Yes, there does exist the affirmative defense of self-defense, defense of another, or of property. But in many fights, the only witnesses are those who are fighting. And even if the fight takes place within your house, and the assailant says you invited them in, or if they were selling cookies or magazines or something like that, you could be severely punished as a felon if you cannot prove to the Judge or Jury otherwise. Could you convince them? Bad guys are good at lying. The attacker will lie to defend themselves against the inevitable justice they face. It is even a fact that in the numerous case histories, assailants have confused police responders whose home it was, resulting in the arrest of the homeowner!
But it won’t matter much if you admit your crime to the police officer who comes to respond: once you’ve admitted what you did (menacing the attacker with your weapon), it matters little whether you did it to defend yourself, or a loved one, or your property.
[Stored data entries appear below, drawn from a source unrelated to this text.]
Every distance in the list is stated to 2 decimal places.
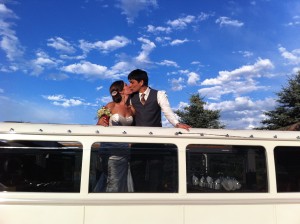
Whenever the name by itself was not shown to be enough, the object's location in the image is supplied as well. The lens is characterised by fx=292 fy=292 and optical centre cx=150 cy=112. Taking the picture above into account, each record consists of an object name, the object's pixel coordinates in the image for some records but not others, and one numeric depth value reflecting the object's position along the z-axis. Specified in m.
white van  3.75
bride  3.90
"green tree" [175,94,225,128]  22.08
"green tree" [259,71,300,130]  19.06
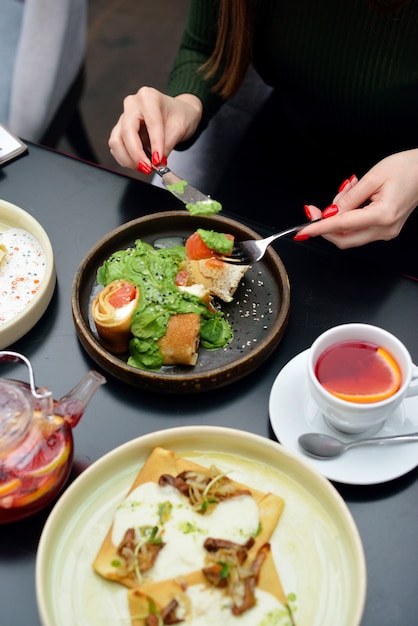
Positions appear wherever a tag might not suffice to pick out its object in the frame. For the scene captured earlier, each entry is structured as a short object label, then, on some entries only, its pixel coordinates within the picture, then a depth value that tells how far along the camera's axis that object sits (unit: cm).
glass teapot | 107
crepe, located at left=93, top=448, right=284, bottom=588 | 103
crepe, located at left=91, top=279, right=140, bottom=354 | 136
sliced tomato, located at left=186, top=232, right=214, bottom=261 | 147
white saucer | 118
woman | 148
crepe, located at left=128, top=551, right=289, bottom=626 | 99
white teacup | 113
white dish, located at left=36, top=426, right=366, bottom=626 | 102
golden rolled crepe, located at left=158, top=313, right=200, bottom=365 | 135
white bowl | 138
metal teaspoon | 119
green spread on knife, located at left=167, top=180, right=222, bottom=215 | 150
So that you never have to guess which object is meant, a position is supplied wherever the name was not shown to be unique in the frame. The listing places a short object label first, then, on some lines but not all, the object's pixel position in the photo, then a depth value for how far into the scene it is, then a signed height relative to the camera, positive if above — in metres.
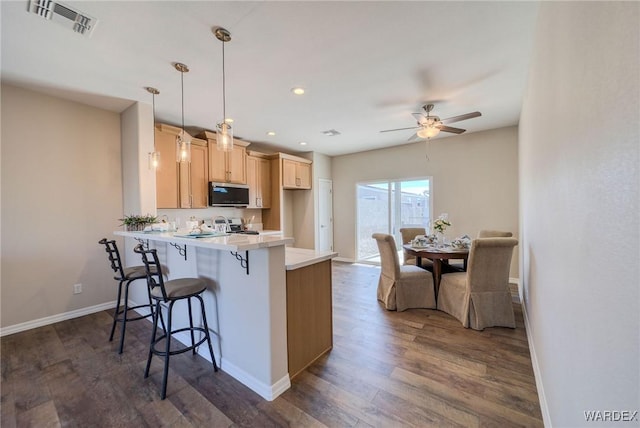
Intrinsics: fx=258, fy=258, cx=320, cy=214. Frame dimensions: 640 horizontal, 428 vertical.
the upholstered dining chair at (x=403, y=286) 3.31 -0.99
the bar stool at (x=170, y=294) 1.86 -0.63
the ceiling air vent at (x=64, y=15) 1.75 +1.40
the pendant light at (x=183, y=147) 2.61 +0.65
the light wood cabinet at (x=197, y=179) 4.13 +0.53
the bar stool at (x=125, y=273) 2.56 -0.63
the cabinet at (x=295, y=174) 5.55 +0.80
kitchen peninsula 1.79 -0.70
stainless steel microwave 4.42 +0.28
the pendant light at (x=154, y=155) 2.92 +0.64
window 5.44 +0.01
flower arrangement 3.75 -0.23
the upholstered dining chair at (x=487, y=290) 2.74 -0.88
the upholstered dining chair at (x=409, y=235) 4.34 -0.45
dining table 3.11 -0.55
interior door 6.28 -0.13
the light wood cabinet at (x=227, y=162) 4.45 +0.88
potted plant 2.96 -0.13
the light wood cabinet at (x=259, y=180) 5.19 +0.63
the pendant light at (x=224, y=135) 2.08 +0.65
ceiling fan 3.21 +1.08
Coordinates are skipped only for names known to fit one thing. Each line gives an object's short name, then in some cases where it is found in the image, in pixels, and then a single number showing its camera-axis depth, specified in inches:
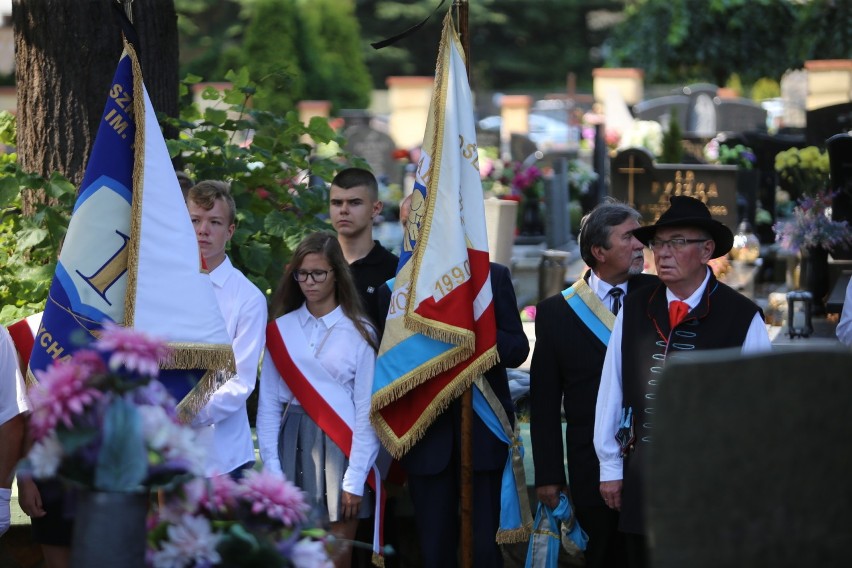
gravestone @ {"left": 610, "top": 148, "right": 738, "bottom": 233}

The officer will likely arrest you, and let the Judge and jury sort out whether it actually was illegal or not. It is not the job of the police officer to judge you. It is their discretion to warrant a crime of violence has occurred.
Once arrested, you will need a lawyer. Representing yourself, you waive your 5th Amendment right against self-incrimination. Remember, if you admit that you have even menaced your assailant, you are admitting a crime – you are simply asking the Court to be lenient on account of the excusable nature of the crime. But with minimum sentences, even if the Court wanted to be merciful, short of finding you not-guilty, you will not receive mercy.
So what if you could prove you defended yourself lawfully? Could you afford a lawyer for your defense? Tens of thousands of dollars do not come easily. Can you trust a public defender? If you plead and get mercy, can you afford the court costs and penalties? The costs of probation? The required anger management classes? The costs of restitution for damaging your assailant? Or do you trust a Jury or a Judge to understand your case? Can you risk years in jail before your trial if you cannot make bail – which in most crimes of violence begins in the $25,000 to $50,000 range? Who would provide for your family you sought to defend?
No answer is satisfactory once you begin down that path. Lawful self-defense in Colorado requires the person to defensively flee using improvised weapons.